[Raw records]
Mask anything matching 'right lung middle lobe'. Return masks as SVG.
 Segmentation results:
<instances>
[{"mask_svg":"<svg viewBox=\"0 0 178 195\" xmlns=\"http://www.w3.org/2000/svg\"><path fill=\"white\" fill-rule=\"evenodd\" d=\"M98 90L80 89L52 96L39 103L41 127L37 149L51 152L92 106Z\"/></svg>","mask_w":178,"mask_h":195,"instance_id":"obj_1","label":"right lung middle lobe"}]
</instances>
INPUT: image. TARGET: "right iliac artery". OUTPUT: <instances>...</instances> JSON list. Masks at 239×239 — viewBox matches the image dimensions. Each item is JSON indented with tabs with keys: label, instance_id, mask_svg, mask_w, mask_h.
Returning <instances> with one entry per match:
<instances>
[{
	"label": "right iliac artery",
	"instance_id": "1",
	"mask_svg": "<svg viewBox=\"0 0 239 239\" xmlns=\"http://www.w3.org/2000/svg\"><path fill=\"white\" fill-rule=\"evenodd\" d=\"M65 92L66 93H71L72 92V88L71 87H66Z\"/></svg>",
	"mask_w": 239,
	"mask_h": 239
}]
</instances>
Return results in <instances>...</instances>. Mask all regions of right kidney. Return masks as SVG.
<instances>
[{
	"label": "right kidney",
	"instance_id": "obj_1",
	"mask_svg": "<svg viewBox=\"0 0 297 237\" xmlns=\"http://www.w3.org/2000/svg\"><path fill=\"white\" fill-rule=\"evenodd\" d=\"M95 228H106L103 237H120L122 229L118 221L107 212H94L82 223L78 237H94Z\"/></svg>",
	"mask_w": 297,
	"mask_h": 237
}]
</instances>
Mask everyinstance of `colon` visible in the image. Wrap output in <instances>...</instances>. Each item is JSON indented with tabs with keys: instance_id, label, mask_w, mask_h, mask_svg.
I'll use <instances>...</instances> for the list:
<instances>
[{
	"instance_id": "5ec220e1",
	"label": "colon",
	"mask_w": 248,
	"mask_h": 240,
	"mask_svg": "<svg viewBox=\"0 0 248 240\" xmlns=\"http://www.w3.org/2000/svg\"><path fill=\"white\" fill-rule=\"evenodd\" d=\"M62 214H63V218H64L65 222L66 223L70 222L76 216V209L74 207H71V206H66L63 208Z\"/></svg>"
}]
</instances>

→ Do this:
Please report every line of the material above that contains the string "results", where case counts.

→ Reply:
 Segmentation results:
Return results in <instances>...</instances>. Mask all regions of right kidney. Return masks as SVG.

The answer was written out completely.